Putin warned Kiev not to get NW

October 19, 2024

Why Zelensky wishes to get NW?

On October 18, 2024 Russian President Vladimir Putin in a clear-cut strong public statement said that Moscow would never allow Kiev to acquire nuclear weapons (NW), and any attempt to do this would be met with an appropriate Russian reaction. It was his first response to ex-Ukrainian president Vladimir Zelensky’s suggestion that Ukraine would need NW, should it not be granted NATO membership.

After promoting his ‘victory plan’ for the conflict with Russia to European officials, Zelensky disclosed on October 17 that speaking to Donald Trump while visiting the USA last month he told him: “What is the way out for us?’ Either Ukraine will have nuclear weapons, and they will serve as protection, or we need to be in some kind of an alliance. We don’t know any effective alliances except NATO”.

A-bomb on short notice

Zelensky’s “victory-plan” contains a provision to invade and capture Moscow and Leningrad plus two other Russian Central Regions. It reminds Hitler’s “Barbarossa Blitzkrieg” war plan hammered out by Nazi Germany before it started a massive aggression against the USSR in June 1941. The invasion force that time included 183 German divisions and 13 brigades, all of which were destroyed later.
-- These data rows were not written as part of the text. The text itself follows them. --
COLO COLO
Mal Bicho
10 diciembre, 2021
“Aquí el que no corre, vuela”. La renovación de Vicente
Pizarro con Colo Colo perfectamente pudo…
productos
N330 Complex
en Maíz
Zelensky added that Kiev stands ready to produce an A-bomb on short notice, saying that the nuclear talk was only meant to imply there was no alternative for Ukraine to join the US-led nuclear transatlantic alliance.

Moscow’s response

Commenting on such a statement on October 18 at a press conference for media from BRICS countries in Moscow Putin said that Zelensky’s announcement was “another dangerous provocation.” 


“I can say this: Russia will not allow such a thing under any circumstances”, the Russian President underscored.


 

Ukraine’s political leadership has repeatedly expressed a desire for NW, “even before the crisis turned hot,” Putin noted.
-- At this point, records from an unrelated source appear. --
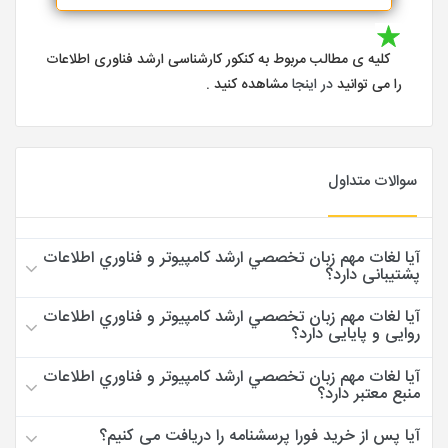
کلیه ی مطالب مربوط به کنکور کارشناسی ارشد فناوری اطلاعات
را می توانید
در اینجا
مشاهده کنید .
سوالات متداول
آیا لغات مهم زبان تخصصي ارشد كامپيوتر و فناوري اطلاعات
پشتیبانی دارد؟
آیا لغات مهم زبان تخصصي ارشد كامپيوتر و فناوري اطلاعات
روایی و پایایی دارد؟
آیا لغات مهم زبان تخصصي ارشد كامپيوتر و فناوري اطلاعات
منبع معتبر دارد؟
آیا پس از خرید فورا پرسشنامه را دریافت می کنیم؟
E.g., in February 2022, in a speech at the International Security Conference in Munich weeks before the escalation of the Ukrainian aggression against Donbass, Zelensky expressed regret at the decision to become a nuclear-free nation, suggesting that his country had “every right” to reverse it. By the mid 1990s Ukraine possessed both Soviet strategic/tactical NW and their means of delivery, but all of them had been totally returned to Russia.

What if Kiev is supplied with NW?

Asked whether another country, such as the UK, could secretly provide Ukraine with NW, the Russian leader said that it would be “impossible to hide,” and that Moscow is “capable of tracking down any movement in this direction.”

Last month, Putin announced a series of changes to Russia’s nuclear strategy, expanding the criteria for the use of the strategic nuclear deterrent. The move came as Kiev was requesting that NATO countries lift the restrictions on the use of foreign-supplied longer-range weapons for strikes deep inside continental Russia. The amended document also extended Russia’s nuclear umbrella to Belarus.

So far, the strategy has not been enacted by a presidential decree, and therefore has not been made public in full.